Largest sum of fry released into Yangtze
Aquatic populations in the Yangtze, China's longest river, multiplied by millions Thursday morning, as the country released an unprecedented number of fish fry into the water to help replenish dwindling fishery stocks.
"We are pouring nearly 400 million fry of rare aquatic and commercially important fish species into the river," said Minister of Agriculture Du Qinglin.
The move was aimed at contributing to the sustainable development of fisheries and improvement of ecological system in the Yangtze, he said Thursday at a fry releasing ceremony in Wuhan, capital of Central China's Hubei Province.
Hubei, where one-sixth of the 6,300-kilometre river winds through, released sturgeons and four species of carp farmed in China into the river. Nine other provinces and municipalities along the river did the same Thursday.
In Wuhan alone, 10,000 artificially-bred Chinese sturgeons, including 300 more than 1 metre long, were put into the river together with 10,000 carp fry.
The fry release, which coincided with the World Earth Day, is the largest amount in recent years, said Li Jianhua, vice-director of the ministry's Fisheries Bureau.
A species 140 million years old, the Chinese sturgeon is the oldest kind of fish in the Yangtze and one of the oldest vertebrates in the world. They are dubbed "living fossils" of the Yangtze River and are under top protection in China, just like giant pandas.
The Chinese sturgeon and other sturgeon species in the river have been so depleted that they are currently on the World Conservation Union Red List of Threatened Species.
Gen Xianchuan, a Wuhan resident, said 30 years ago local residents could see Chinese sturgeons just standing on a ship.

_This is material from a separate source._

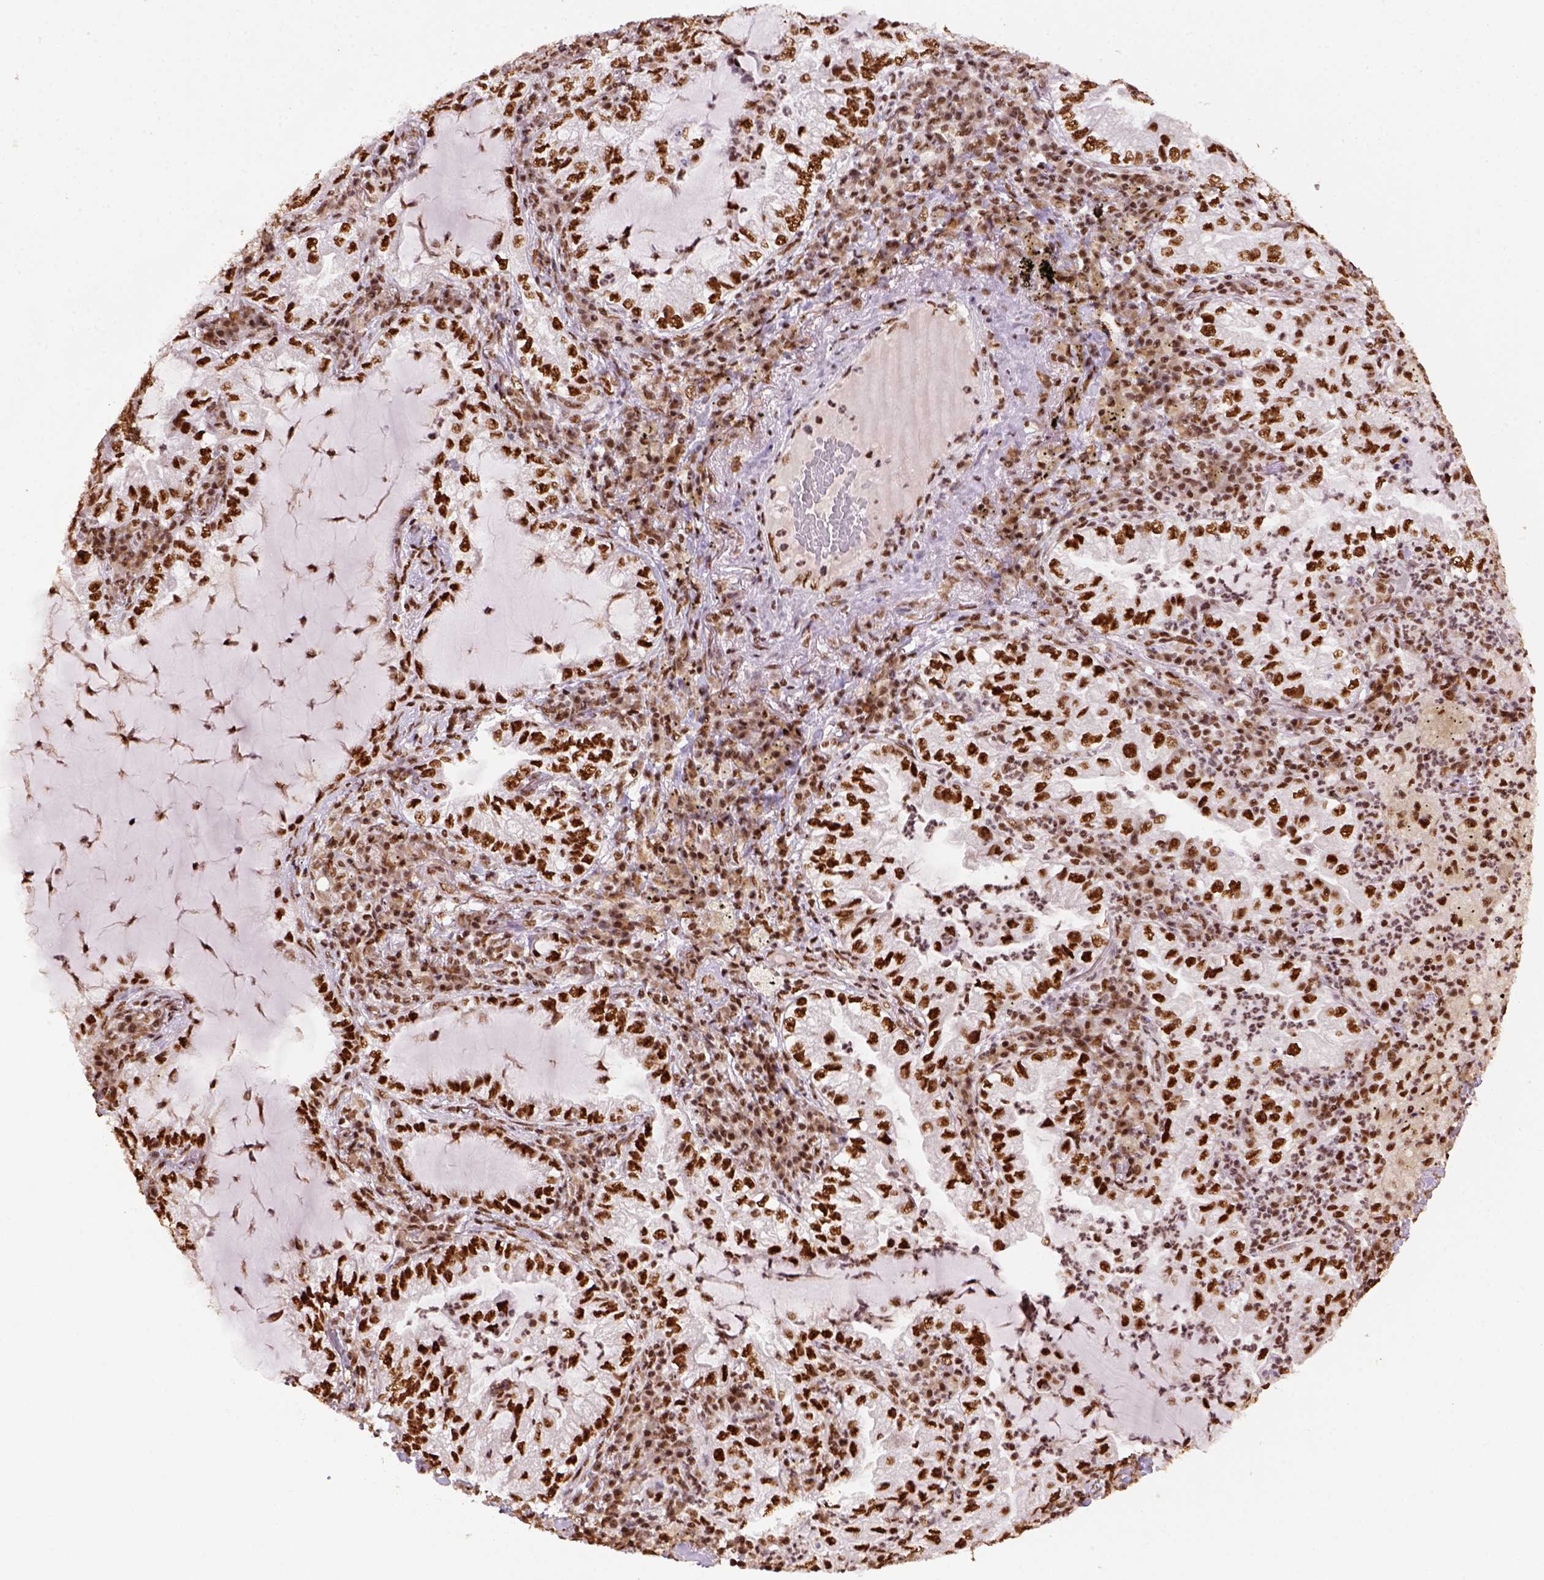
{"staining": {"intensity": "strong", "quantity": ">75%", "location": "nuclear"}, "tissue": "lung cancer", "cell_type": "Tumor cells", "image_type": "cancer", "snomed": [{"axis": "morphology", "description": "Adenocarcinoma, NOS"}, {"axis": "topography", "description": "Lung"}], "caption": "Lung cancer stained with immunohistochemistry (IHC) reveals strong nuclear positivity in about >75% of tumor cells.", "gene": "CCAR1", "patient": {"sex": "female", "age": 73}}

"Youngsters nowadays can probably only see them on TV or in an aquarium," said the 53-year-old. "Illegal fishing plus industrial waste might have taken them all from the river."
And the problem has affected more than just the rare species.
Over-harvesting, dams, and pollution have combined in recent years to drastically reduce the annual aquatic catch in the river to 100,000 tons in recent years, less than one-fourth of what Yangtze River Valley fishermen caught in 1954, when the take reached 427,000 tons, said bureau sources.
Historically, the Yangtze River contributes 60 per cent of China's total annual freshwater catch and the four species of carp -- black, grass, silver and big-head carp -- make up half of the Yangtze's annual fish output, said Li.
To help reverse the dwindling fish populations, China has imposed a moratorium on fishing along the Yangtze for the second year, idling fishing boats on the middle and lower reaches for three months starting April 1, and banning fishing on the upper reaches of the river from February 1 to April 30.
Yang Limin, director of the Yangtze Programme of the World Wildlife Fund for China, said the fry release will help popularize resource conservation and ecological protection among the public, in addition to helping supplement wild populations.
But it is also of paramount importance to improve the living habitat of the aquatic species, which calls for intensified pollution prevention efforts.